Required work: Output the data from its first line through the line containing "Dowiedziawszy się o", including that line, and copy each line without any change.

[Stored data entries]
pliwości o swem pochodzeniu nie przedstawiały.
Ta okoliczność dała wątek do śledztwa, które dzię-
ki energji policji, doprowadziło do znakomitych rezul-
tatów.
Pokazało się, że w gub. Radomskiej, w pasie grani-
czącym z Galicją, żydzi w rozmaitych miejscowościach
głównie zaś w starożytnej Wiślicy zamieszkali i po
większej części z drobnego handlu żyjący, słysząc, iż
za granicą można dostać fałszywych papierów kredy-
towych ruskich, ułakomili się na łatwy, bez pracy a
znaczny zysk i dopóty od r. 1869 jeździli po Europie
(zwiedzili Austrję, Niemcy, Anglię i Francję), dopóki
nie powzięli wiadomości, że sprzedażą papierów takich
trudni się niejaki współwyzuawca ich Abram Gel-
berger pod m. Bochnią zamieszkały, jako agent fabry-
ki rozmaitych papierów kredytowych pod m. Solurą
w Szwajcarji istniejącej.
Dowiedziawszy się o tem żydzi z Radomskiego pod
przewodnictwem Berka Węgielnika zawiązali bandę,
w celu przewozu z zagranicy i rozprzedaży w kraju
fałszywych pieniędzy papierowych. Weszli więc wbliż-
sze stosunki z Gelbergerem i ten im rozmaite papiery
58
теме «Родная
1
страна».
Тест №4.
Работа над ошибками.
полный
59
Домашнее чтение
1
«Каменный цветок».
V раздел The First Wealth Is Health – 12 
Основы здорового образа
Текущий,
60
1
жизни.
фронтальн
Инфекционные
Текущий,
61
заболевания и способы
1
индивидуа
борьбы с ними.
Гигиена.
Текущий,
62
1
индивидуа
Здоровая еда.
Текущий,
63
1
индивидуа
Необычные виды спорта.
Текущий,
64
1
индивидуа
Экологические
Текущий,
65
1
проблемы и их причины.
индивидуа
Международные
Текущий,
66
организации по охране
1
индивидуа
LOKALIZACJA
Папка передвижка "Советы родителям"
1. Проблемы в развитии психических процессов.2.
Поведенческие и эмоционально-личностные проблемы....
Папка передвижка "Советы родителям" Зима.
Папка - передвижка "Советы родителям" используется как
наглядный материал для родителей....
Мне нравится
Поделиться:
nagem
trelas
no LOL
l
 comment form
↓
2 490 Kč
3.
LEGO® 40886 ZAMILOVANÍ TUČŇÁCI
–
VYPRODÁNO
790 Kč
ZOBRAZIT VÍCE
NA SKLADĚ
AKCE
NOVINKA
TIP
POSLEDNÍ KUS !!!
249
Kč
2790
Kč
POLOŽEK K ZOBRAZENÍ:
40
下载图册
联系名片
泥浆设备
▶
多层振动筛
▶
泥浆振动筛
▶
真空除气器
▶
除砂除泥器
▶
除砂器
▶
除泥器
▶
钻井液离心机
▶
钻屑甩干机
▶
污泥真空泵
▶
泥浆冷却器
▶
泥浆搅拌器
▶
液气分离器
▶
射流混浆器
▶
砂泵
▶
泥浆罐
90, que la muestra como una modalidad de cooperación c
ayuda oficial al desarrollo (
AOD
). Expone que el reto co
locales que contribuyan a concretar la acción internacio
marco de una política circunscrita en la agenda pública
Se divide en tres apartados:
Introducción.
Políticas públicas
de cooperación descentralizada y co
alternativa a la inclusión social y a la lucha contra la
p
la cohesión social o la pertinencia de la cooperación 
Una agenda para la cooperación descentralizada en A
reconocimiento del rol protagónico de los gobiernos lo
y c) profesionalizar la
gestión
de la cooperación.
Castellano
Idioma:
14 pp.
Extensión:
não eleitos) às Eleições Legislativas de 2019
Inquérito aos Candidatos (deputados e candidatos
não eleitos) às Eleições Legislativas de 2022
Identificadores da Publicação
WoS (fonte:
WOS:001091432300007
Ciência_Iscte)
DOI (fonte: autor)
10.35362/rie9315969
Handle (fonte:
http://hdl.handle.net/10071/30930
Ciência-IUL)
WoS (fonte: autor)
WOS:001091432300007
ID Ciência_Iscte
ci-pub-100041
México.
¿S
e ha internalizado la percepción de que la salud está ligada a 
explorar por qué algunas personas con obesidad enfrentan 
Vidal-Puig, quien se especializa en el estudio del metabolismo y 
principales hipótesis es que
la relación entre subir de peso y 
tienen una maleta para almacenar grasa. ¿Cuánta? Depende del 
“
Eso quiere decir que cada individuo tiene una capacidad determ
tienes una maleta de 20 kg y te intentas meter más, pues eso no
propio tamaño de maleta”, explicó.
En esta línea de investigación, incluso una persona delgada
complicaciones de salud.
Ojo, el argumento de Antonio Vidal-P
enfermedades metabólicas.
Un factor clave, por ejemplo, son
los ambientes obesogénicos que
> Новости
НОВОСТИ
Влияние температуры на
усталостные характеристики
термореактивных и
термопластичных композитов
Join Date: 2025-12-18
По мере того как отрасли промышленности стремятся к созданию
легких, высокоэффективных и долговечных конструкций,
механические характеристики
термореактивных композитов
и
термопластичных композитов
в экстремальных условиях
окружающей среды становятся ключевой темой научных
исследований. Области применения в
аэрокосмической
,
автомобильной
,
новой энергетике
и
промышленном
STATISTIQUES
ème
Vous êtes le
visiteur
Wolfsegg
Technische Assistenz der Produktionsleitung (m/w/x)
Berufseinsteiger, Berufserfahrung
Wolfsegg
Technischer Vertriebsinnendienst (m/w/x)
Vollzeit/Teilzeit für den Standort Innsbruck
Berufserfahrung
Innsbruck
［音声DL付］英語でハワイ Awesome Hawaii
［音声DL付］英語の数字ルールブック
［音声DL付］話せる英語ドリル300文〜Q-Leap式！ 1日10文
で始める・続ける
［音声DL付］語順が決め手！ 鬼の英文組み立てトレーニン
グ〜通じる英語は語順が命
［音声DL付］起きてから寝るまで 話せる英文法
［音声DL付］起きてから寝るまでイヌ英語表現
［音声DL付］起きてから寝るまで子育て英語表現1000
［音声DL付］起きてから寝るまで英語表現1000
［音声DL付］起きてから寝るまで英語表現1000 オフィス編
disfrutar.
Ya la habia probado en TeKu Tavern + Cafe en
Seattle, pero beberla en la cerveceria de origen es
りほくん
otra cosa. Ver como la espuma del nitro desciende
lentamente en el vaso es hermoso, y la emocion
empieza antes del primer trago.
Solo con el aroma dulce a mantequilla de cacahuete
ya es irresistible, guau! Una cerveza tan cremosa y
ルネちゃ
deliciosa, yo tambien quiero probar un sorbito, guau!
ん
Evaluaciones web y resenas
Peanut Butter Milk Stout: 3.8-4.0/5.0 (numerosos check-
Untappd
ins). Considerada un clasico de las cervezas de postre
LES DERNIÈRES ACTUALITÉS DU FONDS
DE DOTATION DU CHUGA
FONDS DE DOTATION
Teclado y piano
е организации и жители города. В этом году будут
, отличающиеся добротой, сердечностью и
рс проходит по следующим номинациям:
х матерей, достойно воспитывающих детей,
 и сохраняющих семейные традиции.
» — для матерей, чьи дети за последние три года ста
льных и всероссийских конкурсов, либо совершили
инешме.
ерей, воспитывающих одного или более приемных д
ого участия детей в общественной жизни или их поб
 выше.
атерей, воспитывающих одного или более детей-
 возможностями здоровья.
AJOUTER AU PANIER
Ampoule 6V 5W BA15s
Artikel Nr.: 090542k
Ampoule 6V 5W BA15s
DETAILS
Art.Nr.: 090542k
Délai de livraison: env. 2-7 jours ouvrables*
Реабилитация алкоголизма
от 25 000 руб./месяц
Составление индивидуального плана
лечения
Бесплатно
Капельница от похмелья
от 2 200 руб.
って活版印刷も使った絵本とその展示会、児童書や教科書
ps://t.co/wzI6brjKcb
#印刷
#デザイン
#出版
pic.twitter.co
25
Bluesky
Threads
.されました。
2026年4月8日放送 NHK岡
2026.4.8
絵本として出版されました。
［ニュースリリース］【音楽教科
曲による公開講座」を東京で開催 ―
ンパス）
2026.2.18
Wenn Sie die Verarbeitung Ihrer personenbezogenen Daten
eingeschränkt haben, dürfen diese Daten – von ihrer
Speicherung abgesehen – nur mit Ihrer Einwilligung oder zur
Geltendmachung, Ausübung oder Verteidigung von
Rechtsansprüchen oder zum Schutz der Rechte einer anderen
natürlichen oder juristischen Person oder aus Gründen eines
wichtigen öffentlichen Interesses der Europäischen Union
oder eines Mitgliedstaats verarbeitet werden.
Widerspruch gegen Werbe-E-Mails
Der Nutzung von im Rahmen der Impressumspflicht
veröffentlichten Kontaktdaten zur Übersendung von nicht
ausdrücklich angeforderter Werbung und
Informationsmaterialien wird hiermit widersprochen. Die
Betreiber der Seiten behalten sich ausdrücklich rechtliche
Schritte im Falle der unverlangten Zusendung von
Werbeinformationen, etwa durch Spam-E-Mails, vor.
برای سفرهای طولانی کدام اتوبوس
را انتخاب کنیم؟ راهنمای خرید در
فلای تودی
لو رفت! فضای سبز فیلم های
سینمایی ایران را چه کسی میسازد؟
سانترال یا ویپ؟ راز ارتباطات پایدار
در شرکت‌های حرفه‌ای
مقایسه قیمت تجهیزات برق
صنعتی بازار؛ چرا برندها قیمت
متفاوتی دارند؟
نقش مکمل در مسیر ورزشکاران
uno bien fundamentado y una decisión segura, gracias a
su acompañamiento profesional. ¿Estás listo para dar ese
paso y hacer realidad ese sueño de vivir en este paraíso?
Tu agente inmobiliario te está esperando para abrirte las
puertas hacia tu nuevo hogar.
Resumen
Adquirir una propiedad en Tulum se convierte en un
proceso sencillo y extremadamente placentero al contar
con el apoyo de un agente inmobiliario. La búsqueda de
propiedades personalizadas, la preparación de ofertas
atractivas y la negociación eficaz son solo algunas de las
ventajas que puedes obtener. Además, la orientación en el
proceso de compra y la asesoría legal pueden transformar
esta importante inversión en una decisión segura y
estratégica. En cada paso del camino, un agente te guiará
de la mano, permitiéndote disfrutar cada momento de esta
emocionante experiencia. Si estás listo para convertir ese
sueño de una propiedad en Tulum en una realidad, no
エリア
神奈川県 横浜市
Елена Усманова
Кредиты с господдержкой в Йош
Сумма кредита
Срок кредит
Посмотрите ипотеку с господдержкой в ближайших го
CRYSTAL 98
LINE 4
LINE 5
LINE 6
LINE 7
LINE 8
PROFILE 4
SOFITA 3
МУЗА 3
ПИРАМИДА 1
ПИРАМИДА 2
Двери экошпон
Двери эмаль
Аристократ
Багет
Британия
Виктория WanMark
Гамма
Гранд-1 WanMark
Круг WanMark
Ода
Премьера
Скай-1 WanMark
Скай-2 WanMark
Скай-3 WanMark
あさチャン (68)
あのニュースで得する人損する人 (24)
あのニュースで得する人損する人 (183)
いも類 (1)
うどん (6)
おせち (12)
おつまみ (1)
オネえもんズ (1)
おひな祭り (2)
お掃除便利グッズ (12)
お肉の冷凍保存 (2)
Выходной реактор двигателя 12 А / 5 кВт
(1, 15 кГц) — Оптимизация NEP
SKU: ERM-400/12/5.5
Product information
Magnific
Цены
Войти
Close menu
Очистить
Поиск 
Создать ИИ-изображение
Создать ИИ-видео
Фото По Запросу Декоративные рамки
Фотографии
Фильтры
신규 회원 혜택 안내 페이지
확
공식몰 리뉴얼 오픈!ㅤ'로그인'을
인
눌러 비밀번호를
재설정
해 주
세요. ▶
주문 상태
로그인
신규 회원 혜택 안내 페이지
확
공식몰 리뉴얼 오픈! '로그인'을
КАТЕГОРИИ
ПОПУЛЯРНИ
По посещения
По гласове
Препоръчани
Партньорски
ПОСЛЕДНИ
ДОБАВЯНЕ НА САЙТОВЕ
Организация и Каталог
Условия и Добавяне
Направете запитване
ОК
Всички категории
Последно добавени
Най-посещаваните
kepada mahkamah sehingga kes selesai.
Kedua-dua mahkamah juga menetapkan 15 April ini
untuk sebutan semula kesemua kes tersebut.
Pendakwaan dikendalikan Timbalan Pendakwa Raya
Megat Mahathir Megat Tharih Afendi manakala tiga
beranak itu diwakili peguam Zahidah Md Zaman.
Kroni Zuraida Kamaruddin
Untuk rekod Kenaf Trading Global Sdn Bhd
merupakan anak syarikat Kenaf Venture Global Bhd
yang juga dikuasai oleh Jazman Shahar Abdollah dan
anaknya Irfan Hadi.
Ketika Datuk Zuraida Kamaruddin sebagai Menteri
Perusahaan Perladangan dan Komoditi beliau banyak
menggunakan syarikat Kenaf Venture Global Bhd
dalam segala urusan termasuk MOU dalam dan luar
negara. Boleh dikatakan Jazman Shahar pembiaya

Solution to this task:
pliwości o swem pochodzeniu nie przedstawiały.
Ta okoliczność dała wątek do śledztwa, które dzię-
ki energji policji, doprowadziło do znakomitych rezul-
tatów.
Pokazało się, że w gub. Radomskiej, w pasie grani-
czącym z Galicją, żydzi w rozmaitych miejscowościach
głównie zaś w starożytnej Wiślicy zamieszkali i po
większej części z drobnego handlu żyjący, słysząc, iż
za granicą można dostać fałszywych papierów kredy-
towych ruskich, ułakomili się na łatwy, bez pracy a
znaczny zysk i dopóty od r. 1869 jeździli po Europie
(zwiedzili Austrję, Niemcy, Anglię i Francję), dopóki
nie powzięli wiadomości, że sprzedażą papierów takich
trudni się niejaki współwyzuawca ich Abram Gel-
berger pod m. Bochnią zamieszkały, jako agent fabry-
ki rozmaitych papierów kredytowych pod m. Solurą
w Szwajcarji istniejącej.
Dowiedziawszy się o tem żydzi z Radomskiego pod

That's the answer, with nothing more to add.